Arcosanti is an “experimental city” in the desert about 70 miles north of Phoenix, Arizona. It is a spatial experiment and urban laboratory built by more than 8,000 participants, mostly volunteers and workshop members from all around the world over a 50 year period. The first buildings were erected in 1970.
Arcosanti is focused on innovative design, environmental accountability and experimental learning. It is home to a small but vibrant community of currently about 75 people, living and working in various mixed-use buildings and public spaces.
The project was started by the visionary architect Paolo Soleri (1919 – 2013) who was the leading force behind the project for most if his life, starting in the 1950s.
You can find out more about many of the details at arcosanti.org or, more factual, at the wikipedia page.
The first time I visited Arcosanti was in 1978, over 42 years ago. I went back a few times through 1984, but have not been back there since then.
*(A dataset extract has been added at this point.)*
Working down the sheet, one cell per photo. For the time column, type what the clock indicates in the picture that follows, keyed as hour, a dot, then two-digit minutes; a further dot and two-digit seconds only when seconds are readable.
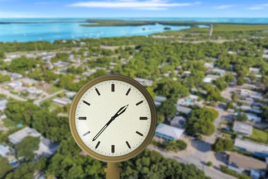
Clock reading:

I have no pictures from those visits, only distant memories and impressions.
I remember thinking at the time that it was an interesting and admirable experiment in design and living, run but a group of hippies and idealists, but that it would never “get off the ground.” In the early years it didn’t change much.
So I was definitely interested in what I would find now in 2020.
We arrived at 9:00am on Friday morning, after a few miles off the I-17 freeway, driving down a dusty washboard dirt road through the desert. The parking lot was still empty. Our car was the only one there.
The path down to the visitor center was not too friendly, with decrepit benches and weeds that hadn’t been trimmed in years.
Here is the entrance to the visitor center.
Arcosanti makes a significant portion of its revenue from the sale of bells, both clay bells and copper bells. Prices range from $50 up to many hundreds of dollars for the larger and more elaborate ones. There are many to choose from in the gallery on the main entry floor.
We signed up for a guided tour of the entire facility, where we saw the main buildings and learned about their use. Above is the “Apse” which is a half-dome that serves as the shop for where the clay bells are made.
Then there are the iconic arches, which is the feature that every visitor to Arcosanti will remember forever. These arches were there when I first visited, and they are still there now, and they look exactly the same, perhaps a bit more weathered and worn, but still carrying the “unfinished look” they had over 40 years ago.
Here is the amphitheater and some living quarters behind it.
Looking up, you can see the attachments for the canopy over the amphitheater that has never been completed.
More living quarters, and a greenhouse in the back.
Here is a view of the foundry, a domed building with offices and living quarters close by. The main central area is where the copper bells are poured in sand forms.
Our tour lasted about an hour and a half and ended in the cafeteria, a few levels below the gallery in the main visitor building.
Here is a view out the cafeteria window to the south.
Another view. The cafeteria also serves as a display area for artists to show and sell their pottery, jewelry, garments and many other objects.
The community attracts about 40,000 visitors every year.
The existing structures at Arcosanti are meant to begin to provide for the complete needs of a community. They include: a five-story visitors’ center/cafe/gift shop; a bronze-casting apse; a ceramics apse; two large barrel vaults; a ring of apartment residences and quasi-public spaces around an outdoor amphitheater; a community swimming pool; an office complex, above which is an apartment that was originally Soleri’s suite. A two-bedroom “Sky Suite” occupies the highest point in the complex; it, as well as a set of rooms below the pool, is available for overnight guests. Most of the buildings have accessible roofs.
— Wikipedia
Of all the buildings there, the last one was completed in 1989. This means that for over 30 years, no new construction has been undertaken and the community has not grown.
Arcosanti looked unfinished and untenable in 1978, and it still looks exactly that way now. It’s an experiment that never quite got off the ground when the founder and visionary was driving it. Now that Soleri is no longer alive, I wonder if there is enough will and stamina to keep it growing.
When Arcosanti was home to a few dozen people in 1978, I thought it would be home to hundreds, or thousands, in the years to come, as their plans indicated. That has not happened as of now in 2020.
I wonder what will happen in the next 40 years? Of course, I will never know.
But I am sure there will be an Arcosanti, baking in the Arizona desert sun, for many decades to come, and visitors will take home the beautiful bells. Here is ours, gracing our patio at home:
If you have the chance to stop by, I recommend you do so.